Mettre fin à la précarité et promouvoir la justice de genre

Faisant référence au contexte indonésien, Mme Rosyidi a attiré l’attention sur les recommandations portant plus spécifiquement sur la nécessité d’assurer la stabilité de l’emploi pour le personnel de l’éducation. « Nous voulons mettre fin à l’emploi précaire et nous voulons que les enseignant.e.s contractuel·le·s passent au statut permanent », a-t-elle indiqué.

Mme Rosyidi a en outre insisté sur la nécessité de poursuivre la lutte en faveur de l’égalité des genres, une question qui est incluse dans les recommandations. « Il faut que les enseignantes soient des leaders et nous devons demander au gouvernement de mettre en place des procédures favorisant le leadership des femmes », a-t-elle déclaré.
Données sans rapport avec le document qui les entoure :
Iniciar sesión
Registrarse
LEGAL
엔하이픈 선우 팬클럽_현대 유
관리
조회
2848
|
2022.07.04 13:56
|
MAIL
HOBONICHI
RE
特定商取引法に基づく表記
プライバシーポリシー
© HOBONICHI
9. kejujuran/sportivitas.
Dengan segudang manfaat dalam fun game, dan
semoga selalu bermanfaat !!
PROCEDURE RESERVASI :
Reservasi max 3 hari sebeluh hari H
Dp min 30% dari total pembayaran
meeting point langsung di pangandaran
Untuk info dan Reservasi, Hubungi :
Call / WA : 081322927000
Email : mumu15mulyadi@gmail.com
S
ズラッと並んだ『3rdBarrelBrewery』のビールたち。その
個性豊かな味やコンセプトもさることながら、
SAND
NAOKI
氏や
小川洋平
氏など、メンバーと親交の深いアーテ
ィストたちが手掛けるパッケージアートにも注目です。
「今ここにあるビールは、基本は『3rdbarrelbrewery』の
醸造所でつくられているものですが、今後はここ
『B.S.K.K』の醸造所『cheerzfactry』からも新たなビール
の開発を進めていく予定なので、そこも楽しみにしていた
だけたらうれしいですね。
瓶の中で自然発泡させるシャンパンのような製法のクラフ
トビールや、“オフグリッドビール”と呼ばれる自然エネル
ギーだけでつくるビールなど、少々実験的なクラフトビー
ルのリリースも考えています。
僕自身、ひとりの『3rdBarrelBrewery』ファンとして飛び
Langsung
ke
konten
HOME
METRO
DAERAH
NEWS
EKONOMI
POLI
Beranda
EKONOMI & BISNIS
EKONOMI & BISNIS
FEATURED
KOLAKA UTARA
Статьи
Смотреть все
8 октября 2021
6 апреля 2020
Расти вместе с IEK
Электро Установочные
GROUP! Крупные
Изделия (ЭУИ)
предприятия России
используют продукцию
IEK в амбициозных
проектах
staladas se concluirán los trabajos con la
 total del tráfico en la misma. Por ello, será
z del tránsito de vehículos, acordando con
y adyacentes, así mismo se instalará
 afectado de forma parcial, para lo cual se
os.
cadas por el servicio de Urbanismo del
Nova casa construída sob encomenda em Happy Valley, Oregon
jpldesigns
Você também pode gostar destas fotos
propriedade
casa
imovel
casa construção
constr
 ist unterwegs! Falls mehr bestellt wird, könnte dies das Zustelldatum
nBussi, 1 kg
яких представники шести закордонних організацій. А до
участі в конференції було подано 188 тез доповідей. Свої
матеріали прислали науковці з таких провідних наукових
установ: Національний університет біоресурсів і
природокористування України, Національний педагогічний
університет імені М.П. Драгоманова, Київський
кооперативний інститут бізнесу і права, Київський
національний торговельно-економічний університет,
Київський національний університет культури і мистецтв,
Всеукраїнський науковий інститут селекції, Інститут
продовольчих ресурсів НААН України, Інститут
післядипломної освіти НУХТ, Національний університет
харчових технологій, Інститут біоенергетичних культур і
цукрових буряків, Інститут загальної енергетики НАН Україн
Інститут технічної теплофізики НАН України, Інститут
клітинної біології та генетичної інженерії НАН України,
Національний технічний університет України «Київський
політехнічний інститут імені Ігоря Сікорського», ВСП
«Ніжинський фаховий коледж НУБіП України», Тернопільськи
La dirigeante du PGRI a précisé qu’une rencontre était prévue entre son syndicat et le ministre des Finances afin de discuter de la mise en œuvre des recommandations.

Le financement : une question de vie ou de mort

Mme Bikoko a évoqué le contexte complexe du Cameroun, insistant en particulier sur les recommandations relatives au financement, aux salaires, à la formation de qualité et accessible et à la garantie du développement professionnel.

Le financement « est une question de vie ou de mort (...) parce que les familles les plus vulnérables ne peuvent pas inscrire leurs enfants dans les écoles publiques, insuffisantes, alors que le secteur privé se livre à une ségrégation en faveur des élèves des classes privilégiées. » Par ailleurs, poursuit-elle, « les écoles et les universités doivent également disposer d’un financement adéquat en matière d’éducation afin de leur permettre d’investir dans des enseignant·e·s de qualité ».

Mme Bikoko a plaidé en faveur de la protection et du renforcement de la dignité de la profession enseignante dans ses relations avec les étudiant·e·s. « Sans un investissement de l’État, l’enseignement public est à l’agonie. L’éducation est un droit, pas un privilège », a-t-elle conclu.

La session s’est terminée par une discussion en plénière qui a souligné l’engagement collectif des affiliés de l’Internationale de l’Éducation à forger, par le biais d’une stratégie politico-organisationnelle commune, une profession enseignante bien rémunérée et respectée, avec une stabilité d’emploi garantie.